■ Exercise data ■
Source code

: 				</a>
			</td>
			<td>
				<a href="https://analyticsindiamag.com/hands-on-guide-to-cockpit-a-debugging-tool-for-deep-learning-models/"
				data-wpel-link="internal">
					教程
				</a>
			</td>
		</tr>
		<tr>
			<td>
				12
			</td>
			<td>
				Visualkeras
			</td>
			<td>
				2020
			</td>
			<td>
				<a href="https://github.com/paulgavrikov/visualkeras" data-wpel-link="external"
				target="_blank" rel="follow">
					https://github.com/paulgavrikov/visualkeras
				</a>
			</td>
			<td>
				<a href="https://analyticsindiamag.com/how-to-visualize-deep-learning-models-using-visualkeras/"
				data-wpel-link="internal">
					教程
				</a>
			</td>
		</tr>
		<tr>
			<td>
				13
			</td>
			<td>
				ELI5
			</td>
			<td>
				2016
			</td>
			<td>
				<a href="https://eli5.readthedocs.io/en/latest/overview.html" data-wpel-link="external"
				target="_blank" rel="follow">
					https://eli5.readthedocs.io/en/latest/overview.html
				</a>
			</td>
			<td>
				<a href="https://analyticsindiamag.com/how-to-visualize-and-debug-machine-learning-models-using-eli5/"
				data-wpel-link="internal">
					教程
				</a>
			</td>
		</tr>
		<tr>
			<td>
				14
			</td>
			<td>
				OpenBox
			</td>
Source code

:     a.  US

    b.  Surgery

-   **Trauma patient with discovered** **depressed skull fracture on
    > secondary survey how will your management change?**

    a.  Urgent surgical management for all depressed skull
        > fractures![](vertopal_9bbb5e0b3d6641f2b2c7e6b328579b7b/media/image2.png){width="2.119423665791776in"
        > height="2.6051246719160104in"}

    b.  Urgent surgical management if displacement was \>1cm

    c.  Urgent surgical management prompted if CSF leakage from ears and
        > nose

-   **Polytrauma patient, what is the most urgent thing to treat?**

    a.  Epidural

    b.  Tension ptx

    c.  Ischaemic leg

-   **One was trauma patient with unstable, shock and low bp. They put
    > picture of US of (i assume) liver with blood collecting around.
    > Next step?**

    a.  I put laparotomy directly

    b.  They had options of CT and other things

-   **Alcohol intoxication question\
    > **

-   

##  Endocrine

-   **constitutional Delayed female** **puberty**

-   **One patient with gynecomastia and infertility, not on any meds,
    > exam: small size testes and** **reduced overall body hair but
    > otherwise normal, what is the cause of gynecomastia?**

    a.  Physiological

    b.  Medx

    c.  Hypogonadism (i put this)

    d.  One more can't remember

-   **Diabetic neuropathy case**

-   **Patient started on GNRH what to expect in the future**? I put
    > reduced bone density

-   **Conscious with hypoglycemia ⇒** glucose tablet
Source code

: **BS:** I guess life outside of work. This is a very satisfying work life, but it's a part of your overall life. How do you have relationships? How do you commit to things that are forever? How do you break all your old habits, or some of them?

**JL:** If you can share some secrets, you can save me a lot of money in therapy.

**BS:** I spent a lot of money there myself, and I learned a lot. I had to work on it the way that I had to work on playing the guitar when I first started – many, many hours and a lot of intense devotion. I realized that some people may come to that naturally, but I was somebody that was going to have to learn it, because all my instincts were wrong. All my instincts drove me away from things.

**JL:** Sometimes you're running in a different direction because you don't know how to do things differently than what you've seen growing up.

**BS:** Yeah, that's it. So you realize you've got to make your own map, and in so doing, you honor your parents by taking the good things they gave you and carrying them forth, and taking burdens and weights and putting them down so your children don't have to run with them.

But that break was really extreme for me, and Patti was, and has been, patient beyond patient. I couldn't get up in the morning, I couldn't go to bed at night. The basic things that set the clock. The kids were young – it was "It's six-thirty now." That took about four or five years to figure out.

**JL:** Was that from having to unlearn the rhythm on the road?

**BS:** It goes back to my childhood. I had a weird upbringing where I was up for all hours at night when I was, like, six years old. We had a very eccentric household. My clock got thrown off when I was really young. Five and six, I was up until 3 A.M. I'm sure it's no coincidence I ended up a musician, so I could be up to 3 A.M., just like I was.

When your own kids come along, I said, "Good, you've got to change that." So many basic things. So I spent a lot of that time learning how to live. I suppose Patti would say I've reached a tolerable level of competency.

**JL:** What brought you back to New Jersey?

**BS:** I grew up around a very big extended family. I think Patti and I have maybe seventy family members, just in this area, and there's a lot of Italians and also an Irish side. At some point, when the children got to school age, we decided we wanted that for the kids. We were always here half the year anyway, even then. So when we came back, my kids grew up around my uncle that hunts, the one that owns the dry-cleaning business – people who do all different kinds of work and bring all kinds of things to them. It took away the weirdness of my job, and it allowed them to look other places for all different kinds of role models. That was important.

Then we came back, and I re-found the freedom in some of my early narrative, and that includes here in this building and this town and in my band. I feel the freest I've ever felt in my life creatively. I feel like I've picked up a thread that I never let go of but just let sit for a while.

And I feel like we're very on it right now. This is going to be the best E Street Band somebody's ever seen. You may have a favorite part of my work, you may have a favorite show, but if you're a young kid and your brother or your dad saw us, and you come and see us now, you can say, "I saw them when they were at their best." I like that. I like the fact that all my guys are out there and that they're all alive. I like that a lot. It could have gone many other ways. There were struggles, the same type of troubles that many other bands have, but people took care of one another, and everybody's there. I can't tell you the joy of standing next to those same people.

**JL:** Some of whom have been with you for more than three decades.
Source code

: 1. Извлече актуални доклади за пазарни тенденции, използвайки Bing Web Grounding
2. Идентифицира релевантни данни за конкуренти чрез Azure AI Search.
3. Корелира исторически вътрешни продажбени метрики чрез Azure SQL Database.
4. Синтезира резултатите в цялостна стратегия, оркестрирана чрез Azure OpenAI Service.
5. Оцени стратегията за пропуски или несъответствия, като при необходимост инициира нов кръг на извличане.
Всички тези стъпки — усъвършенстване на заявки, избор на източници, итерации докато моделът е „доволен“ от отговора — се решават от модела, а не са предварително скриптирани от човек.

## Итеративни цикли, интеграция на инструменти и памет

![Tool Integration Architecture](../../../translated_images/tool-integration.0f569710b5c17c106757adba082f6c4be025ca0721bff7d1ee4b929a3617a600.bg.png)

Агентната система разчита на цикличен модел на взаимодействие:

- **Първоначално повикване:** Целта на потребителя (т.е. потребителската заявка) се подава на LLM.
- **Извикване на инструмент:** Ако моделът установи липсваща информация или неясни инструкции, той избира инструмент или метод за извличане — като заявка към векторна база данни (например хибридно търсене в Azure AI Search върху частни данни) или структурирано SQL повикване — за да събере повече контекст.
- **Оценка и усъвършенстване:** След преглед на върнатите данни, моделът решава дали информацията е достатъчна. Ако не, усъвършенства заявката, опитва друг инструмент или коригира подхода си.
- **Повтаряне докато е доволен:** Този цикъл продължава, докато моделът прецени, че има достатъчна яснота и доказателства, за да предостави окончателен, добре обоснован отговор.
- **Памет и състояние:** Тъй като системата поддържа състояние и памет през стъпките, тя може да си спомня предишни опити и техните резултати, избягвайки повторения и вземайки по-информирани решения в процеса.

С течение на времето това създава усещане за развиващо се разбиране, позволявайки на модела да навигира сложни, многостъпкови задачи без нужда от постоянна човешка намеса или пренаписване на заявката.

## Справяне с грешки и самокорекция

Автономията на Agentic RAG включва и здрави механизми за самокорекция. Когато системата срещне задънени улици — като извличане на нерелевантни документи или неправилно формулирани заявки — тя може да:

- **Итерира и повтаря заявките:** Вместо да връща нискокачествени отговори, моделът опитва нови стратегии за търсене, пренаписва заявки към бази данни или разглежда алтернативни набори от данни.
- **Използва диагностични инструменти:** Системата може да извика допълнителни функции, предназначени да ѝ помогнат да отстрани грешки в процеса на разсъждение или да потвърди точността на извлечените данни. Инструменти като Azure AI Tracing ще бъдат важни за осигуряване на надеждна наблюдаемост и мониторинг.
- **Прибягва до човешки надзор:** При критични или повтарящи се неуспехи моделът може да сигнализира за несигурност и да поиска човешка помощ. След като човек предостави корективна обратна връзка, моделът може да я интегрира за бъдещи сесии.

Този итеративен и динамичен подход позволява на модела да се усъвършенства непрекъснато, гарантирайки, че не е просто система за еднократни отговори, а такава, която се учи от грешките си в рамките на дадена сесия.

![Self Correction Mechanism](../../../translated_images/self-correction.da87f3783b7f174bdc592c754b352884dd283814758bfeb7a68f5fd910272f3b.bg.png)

■ Goal of the exercise ■
Reproduce the stretch from the line containing "Този итеративен и" through the end of the data, keeping every line unchanged.

■ Reply to the task ■
Този итеративен и динамичен подход позволява на модела да се усъвършенства непрекъснато, гарантирайки, че не е просто система за еднократни отговори, а такава, която се учи от грешките си в рамките на дадена сесия.

![Self Correction Mechanism](../../../translated_images/self-correction.da87f3783b7f174bdc592c754b352884dd283814758bfeb7a68f5fd910272f3b.bg.png)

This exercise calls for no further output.